• [Record set]:
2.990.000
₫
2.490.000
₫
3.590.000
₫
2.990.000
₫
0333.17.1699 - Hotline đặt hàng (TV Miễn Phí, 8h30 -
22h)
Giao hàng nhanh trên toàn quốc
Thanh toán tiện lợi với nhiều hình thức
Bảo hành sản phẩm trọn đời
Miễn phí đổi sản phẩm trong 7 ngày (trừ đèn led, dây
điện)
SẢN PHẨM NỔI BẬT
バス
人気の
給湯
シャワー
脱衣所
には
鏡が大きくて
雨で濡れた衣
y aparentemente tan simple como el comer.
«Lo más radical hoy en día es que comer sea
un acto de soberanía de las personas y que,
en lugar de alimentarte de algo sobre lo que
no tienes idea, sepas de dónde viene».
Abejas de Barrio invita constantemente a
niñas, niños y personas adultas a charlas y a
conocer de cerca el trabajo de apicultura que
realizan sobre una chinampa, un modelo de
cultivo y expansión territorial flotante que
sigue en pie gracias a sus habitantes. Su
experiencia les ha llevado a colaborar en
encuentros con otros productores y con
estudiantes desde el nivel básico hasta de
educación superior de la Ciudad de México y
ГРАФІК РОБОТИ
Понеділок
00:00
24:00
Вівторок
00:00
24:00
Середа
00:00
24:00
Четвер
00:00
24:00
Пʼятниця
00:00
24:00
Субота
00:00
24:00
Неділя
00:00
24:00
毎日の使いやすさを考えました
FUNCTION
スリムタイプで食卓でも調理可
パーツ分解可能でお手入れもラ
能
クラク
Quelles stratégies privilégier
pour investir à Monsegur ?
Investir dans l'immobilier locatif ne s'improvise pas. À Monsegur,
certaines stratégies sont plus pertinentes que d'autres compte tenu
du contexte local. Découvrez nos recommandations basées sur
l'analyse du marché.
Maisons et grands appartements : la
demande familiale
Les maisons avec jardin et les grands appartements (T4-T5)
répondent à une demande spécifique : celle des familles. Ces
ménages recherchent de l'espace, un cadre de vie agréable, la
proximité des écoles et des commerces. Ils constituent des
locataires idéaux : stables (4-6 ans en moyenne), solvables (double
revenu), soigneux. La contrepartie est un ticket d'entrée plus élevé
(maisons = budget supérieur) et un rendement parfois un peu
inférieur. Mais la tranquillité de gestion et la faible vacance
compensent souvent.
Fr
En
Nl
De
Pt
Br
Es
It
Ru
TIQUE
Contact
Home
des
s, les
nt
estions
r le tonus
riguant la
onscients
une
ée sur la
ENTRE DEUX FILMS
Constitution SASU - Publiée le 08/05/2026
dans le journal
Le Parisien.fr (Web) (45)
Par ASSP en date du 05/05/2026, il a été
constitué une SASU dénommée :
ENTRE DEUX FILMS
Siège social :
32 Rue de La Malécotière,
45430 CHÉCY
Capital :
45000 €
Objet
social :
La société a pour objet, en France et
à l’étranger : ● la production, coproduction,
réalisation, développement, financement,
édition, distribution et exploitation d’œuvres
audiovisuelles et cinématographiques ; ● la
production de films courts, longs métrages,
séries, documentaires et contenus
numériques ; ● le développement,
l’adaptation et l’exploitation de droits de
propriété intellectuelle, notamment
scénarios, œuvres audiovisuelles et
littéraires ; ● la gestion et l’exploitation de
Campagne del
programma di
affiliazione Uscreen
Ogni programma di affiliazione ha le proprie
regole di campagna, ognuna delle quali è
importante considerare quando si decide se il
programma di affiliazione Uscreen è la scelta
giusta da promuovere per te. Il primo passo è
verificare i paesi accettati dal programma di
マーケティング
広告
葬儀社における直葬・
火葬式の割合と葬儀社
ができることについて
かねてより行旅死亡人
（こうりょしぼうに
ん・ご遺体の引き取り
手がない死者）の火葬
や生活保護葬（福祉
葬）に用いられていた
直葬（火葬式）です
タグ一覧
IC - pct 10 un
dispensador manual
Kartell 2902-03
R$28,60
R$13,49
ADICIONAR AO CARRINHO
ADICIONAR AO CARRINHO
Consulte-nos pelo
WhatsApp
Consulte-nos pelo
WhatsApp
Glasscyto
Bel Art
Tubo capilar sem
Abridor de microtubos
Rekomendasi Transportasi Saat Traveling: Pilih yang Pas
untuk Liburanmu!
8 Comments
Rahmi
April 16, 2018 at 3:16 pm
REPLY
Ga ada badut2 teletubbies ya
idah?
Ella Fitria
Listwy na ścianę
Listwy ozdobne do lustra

• [Assigned task]: All of the records above should be copied exactly.

• [Answer to the problem]:
2.990.000
₫
2.490.000
₫
3.590.000
₫
2.990.000
₫
0333.17.1699 - Hotline đặt hàng (TV Miễn Phí, 8h30 -
22h)
Giao hàng nhanh trên toàn quốc
Thanh toán tiện lợi với nhiều hình thức
Bảo hành sản phẩm trọn đời
Miễn phí đổi sản phẩm trong 7 ngày (trừ đèn led, dây
điện)
SẢN PHẨM NỔI BẬT
バス
人気の
給湯
シャワー
脱衣所
には
鏡が大きくて
雨で濡れた衣
y aparentemente tan simple como el comer.
«Lo más radical hoy en día es que comer sea
un acto de soberanía de las personas y que,
en lugar de alimentarte de algo sobre lo que
no tienes idea, sepas de dónde viene».
Abejas de Barrio invita constantemente a
niñas, niños y personas adultas a charlas y a
conocer de cerca el trabajo de apicultura que
realizan sobre una chinampa, un modelo de
cultivo y expansión territorial flotante que
sigue en pie gracias a sus habitantes. Su
experiencia les ha llevado a colaborar en
encuentros con otros productores y con
estudiantes desde el nivel básico hasta de
educación superior de la Ciudad de México y
ГРАФІК РОБОТИ
Понеділок
00:00
24:00
Вівторок
00:00
24:00
Середа
00:00
24:00
Четвер
00:00
24:00
Пʼятниця
00:00
24:00
Субота
00:00
24:00
Неділя
00:00
24:00
毎日の使いやすさを考えました
FUNCTION
スリムタイプで食卓でも調理可
パーツ分解可能でお手入れもラ
能
クラク
Quelles stratégies privilégier
pour investir à Monsegur ?
Investir dans l'immobilier locatif ne s'improvise pas. À Monsegur,
certaines stratégies sont plus pertinentes que d'autres compte tenu
du contexte local. Découvrez nos recommandations basées sur
l'analyse du marché.
Maisons et grands appartements : la
demande familiale
Les maisons avec jardin et les grands appartements (T4-T5)
répondent à une demande spécifique : celle des familles. Ces
ménages recherchent de l'espace, un cadre de vie agréable, la
proximité des écoles et des commerces. Ils constituent des
locataires idéaux : stables (4-6 ans en moyenne), solvables (double
revenu), soigneux. La contrepartie est un ticket d'entrée plus élevé
(maisons = budget supérieur) et un rendement parfois un peu
inférieur. Mais la tranquillité de gestion et la faible vacance
compensent souvent.
Fr
En
Nl
De
Pt
Br
Es
It
Ru
TIQUE
Contact
Home
des
s, les
nt
estions
r le tonus
riguant la
onscients
une
ée sur la
ENTRE DEUX FILMS
Constitution SASU - Publiée le 08/05/2026
dans le journal
Le Parisien.fr (Web) (45)
Par ASSP en date du 05/05/2026, il a été
constitué une SASU dénommée :
ENTRE DEUX FILMS
Siège social :
32 Rue de La Malécotière,
45430 CHÉCY
Capital :
45000 €
Objet
social :
La société a pour objet, en France et
à l’étranger : ● la production, coproduction,
réalisation, développement, financement,
édition, distribution et exploitation d’œuvres
audiovisuelles et cinématographiques ; ● la
production de films courts, longs métrages,
séries, documentaires et contenus
numériques ; ● le développement,
l’adaptation et l’exploitation de droits de
propriété intellectuelle, notamment
scénarios, œuvres audiovisuelles et
littéraires ; ● la gestion et l’exploitation de
Campagne del
programma di
affiliazione Uscreen
Ogni programma di affiliazione ha le proprie
regole di campagna, ognuna delle quali è
importante considerare quando si decide se il
programma di affiliazione Uscreen è la scelta
giusta da promuovere per te. Il primo passo è
verificare i paesi accettati dal programma di
マーケティング
広告
葬儀社における直葬・
火葬式の割合と葬儀社
ができることについて
かねてより行旅死亡人
（こうりょしぼうに
ん・ご遺体の引き取り
手がない死者）の火葬
や生活保護葬（福祉
葬）に用いられていた
直葬（火葬式）です
タグ一覧
IC - pct 10 un
dispensador manual
Kartell 2902-03
R$28,60
R$13,49
ADICIONAR AO CARRINHO
ADICIONAR AO CARRINHO
Consulte-nos pelo
WhatsApp
Consulte-nos pelo
WhatsApp
Glasscyto
Bel Art
Tubo capilar sem
Abridor de microtubos
Rekomendasi Transportasi Saat Traveling: Pilih yang Pas
untuk Liburanmu!
8 Comments
Rahmi
April 16, 2018 at 3:16 pm
REPLY
Ga ada badut2 teletubbies ya
idah?
Ella Fitria
Listwy na ścianę
Listwy ozdobne do lustra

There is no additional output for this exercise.